### Exercise prompt
Find every direct quotation in the article on fenofibrate and COVID-19 below. For each one, give who is quoted and the first five words of the quotation.

COVID-19 Drugs: Israeli Researchers Discover That Cholesterol-Lowering Drug Fenofibrate (Tricor) Could Downgrade COVID-19 Severity
Source: COVID-19 Drugs Jul 16, 2020 4 years, 5 months, 1 week, 2 days, 6 hours, 20 minutes ago
COVID-19 Drugs: A research team led by Hebrew University of Jerusalem (HU)'s Professor Dr Yaakov Nahmias says that a simple and inexpensive cholesterol-lowering drug called Fenofibrate (Tricor) that is been approved and on the market for decades could help downgrade the severity of COVID-19 disease.
The early research finding which looks promising has been published in the preprint section of the Journal: Cell in a column called Cell Press Sneak Peak while it is being peer-reviewed.
https://papers.ssrn.com/sol3/papers.cfm?abstract_id=3650499
In the last three months, Dr Nahmias and Dr Benjamin tenOever at New York's Icahn School of Medicine at Mount Sinai have focused on the ways in which the SARS-CoV-2 changes patients' lungs in order to reproduce itself.
Among their major findings is the fact that the novel coronavirus prevents the routine burning of carbohydrates. As a result, large amounts of fat accumulate inside lung cells, a condition the virus needs in order to reproduce. This new understanding of SARS CoV-2 may help explain why patients with high blood sugar and cholesterol levels are often at a particularly high risk to develop COVID-19.
Typically viruses are parasites that lack the ability to replicate on their own, so they take control of host cells to help accomplish that task.
Dr Nahmias explained to Thailand Medical News, "By understanding how the SARS-CoV-2 controls our metabolism, we can wrestle back control from the virus and deprive it from the very resources it needs to survive."
Armed with this information in hand, Dr Nahmias and Dr tenOever began to screen FDA-approved medications that interfere with the virus' ability to reproduce.
Significantly, in lab studies, the cholesterol-lowering drug Fenofibrate (Tricor) showed extremely promising results. By allowing lung cells to burn more fat, fenofibrate breaks the virus' grip on these cells, and prevents SARS CoV-2's ability to reproduce. In fact, within only five days of treatment, the virus almost completely disappeared.
Dr Nahmias added, "With second-wave infections spiking in countries across the globe, these findings could not come at a better time, and global cooperation may provide the cure.”
Dr tenOever added, "The collaboration between the Nahmias and tenOever labs demonstrates the power of adopting a multi-disciplinary approach to study SARS-CoV-2 and that our findings could truly make a significant different in reducing the global burden of COVID-19."
Though there are many international efforts currently underway to develop a coronavirus vaccine, studies suggest that vaccines may only protect patients for a few months.
Hence it is therefore critical to find a way to block the coronavirus' ability to function, rather than neutralizing its ability to strike in the first place and such an approach may be the key to turning the tables on COVID-19.
Dr Nahmias concluded, "If our findings are borne out by clinical studies, this course of treatment could potentia
lly downgrade COVID-19's severity into nothing worse than a common cold."

### Stored entries
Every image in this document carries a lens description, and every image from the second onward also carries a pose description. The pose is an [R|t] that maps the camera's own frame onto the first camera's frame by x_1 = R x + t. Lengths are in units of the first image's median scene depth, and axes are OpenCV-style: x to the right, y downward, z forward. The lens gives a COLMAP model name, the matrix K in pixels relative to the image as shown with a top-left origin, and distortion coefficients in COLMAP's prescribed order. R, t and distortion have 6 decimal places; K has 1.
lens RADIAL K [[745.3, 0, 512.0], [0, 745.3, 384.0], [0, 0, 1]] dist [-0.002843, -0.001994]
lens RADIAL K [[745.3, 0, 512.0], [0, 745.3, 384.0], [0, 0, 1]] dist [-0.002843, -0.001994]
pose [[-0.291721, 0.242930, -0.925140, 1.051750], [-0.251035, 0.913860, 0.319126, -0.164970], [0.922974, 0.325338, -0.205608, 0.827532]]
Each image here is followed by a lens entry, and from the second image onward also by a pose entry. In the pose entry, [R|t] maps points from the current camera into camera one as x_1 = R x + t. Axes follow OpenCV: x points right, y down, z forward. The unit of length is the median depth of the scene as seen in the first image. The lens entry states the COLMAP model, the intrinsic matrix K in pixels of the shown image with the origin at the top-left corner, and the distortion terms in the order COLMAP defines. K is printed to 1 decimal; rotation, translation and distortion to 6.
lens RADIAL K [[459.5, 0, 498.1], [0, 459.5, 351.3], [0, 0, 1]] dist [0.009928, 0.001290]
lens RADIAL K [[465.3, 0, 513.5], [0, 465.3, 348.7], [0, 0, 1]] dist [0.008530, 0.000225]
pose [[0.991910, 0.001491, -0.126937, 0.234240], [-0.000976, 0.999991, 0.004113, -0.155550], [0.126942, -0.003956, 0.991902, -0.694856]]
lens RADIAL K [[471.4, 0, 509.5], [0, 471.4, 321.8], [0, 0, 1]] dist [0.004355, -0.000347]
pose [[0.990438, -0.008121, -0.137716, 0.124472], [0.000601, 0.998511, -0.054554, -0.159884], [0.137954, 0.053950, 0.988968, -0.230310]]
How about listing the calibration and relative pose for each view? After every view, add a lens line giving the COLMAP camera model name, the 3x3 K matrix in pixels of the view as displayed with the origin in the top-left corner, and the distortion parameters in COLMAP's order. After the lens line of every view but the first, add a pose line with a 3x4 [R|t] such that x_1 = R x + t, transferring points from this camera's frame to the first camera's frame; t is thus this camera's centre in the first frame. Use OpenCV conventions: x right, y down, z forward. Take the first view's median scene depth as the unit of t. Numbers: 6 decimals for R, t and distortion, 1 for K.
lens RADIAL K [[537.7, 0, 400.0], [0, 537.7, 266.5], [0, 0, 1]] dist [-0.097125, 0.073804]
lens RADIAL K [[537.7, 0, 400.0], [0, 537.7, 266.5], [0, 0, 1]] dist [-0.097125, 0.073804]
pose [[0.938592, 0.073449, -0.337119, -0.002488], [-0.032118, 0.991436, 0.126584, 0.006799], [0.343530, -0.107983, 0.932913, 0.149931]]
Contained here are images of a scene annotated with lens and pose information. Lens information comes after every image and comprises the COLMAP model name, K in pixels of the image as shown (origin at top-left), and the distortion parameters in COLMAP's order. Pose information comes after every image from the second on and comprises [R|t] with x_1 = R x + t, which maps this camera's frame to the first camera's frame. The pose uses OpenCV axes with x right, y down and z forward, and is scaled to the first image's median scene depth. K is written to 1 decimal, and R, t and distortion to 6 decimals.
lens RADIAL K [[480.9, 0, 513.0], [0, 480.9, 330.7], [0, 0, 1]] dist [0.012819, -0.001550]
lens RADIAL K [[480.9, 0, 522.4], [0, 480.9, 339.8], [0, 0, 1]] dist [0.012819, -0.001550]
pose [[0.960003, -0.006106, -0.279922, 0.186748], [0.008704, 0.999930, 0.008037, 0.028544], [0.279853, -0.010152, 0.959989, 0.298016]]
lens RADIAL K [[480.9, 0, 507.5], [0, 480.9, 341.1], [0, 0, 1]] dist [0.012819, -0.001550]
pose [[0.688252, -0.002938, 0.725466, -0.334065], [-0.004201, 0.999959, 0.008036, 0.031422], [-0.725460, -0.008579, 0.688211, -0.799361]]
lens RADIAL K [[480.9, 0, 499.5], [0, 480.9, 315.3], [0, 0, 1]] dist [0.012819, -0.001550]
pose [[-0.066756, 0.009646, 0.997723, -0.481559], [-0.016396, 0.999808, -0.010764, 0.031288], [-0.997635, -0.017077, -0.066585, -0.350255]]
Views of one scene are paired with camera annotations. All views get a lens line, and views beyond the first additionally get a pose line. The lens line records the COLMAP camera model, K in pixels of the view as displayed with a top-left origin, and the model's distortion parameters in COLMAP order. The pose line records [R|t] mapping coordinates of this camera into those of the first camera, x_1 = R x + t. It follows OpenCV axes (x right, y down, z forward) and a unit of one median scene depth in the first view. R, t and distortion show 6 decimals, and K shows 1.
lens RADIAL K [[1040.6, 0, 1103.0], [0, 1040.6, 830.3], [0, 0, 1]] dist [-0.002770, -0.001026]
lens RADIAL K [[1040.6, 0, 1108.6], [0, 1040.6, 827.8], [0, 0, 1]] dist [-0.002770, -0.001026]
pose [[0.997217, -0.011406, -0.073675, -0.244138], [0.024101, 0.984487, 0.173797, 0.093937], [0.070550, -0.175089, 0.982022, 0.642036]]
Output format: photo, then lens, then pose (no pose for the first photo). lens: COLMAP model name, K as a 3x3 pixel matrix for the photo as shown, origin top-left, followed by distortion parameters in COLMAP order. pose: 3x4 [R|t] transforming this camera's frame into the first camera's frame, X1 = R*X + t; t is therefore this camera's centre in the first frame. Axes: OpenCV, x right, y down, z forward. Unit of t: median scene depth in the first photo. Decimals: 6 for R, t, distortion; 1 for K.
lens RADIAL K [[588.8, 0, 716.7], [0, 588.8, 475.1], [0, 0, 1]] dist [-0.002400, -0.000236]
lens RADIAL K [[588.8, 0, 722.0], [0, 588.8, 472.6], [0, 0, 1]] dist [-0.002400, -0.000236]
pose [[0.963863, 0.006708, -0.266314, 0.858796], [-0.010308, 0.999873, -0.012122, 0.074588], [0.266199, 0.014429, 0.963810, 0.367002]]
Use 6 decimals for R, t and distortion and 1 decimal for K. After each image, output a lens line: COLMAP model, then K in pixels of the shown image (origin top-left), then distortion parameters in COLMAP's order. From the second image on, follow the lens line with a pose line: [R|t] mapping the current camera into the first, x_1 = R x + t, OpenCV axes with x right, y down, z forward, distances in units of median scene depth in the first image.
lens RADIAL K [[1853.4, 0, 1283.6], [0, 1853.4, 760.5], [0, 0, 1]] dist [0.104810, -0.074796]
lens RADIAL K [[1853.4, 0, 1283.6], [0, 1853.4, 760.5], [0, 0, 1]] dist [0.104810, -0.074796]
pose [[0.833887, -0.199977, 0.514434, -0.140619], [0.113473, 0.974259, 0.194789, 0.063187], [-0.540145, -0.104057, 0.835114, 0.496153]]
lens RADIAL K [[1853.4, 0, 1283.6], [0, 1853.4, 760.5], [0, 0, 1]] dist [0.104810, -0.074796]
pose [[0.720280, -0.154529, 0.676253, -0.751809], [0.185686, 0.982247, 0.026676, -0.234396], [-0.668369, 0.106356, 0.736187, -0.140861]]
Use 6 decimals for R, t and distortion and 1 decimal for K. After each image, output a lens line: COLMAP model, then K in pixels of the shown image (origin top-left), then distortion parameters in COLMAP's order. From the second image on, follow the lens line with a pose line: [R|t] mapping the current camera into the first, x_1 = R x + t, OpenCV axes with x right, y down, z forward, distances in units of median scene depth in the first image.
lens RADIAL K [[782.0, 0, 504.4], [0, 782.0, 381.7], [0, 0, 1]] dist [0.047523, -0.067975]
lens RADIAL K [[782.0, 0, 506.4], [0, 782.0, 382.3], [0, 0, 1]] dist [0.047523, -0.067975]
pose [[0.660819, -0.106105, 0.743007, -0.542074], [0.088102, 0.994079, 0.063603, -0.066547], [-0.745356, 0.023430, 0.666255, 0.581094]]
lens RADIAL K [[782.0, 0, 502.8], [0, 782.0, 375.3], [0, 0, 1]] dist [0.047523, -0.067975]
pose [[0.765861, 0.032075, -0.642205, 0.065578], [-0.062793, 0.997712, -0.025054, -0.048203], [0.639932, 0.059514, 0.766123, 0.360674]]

### Written reply
- Dr Nahmias: "By understanding how the SARS-CoV-2"
- Dr Nahmias: "With second-wave infections spiking in"
- Dr tenOever: "The collaboration between the Nahmias"
- Dr Nahmias: "If our findings are borne"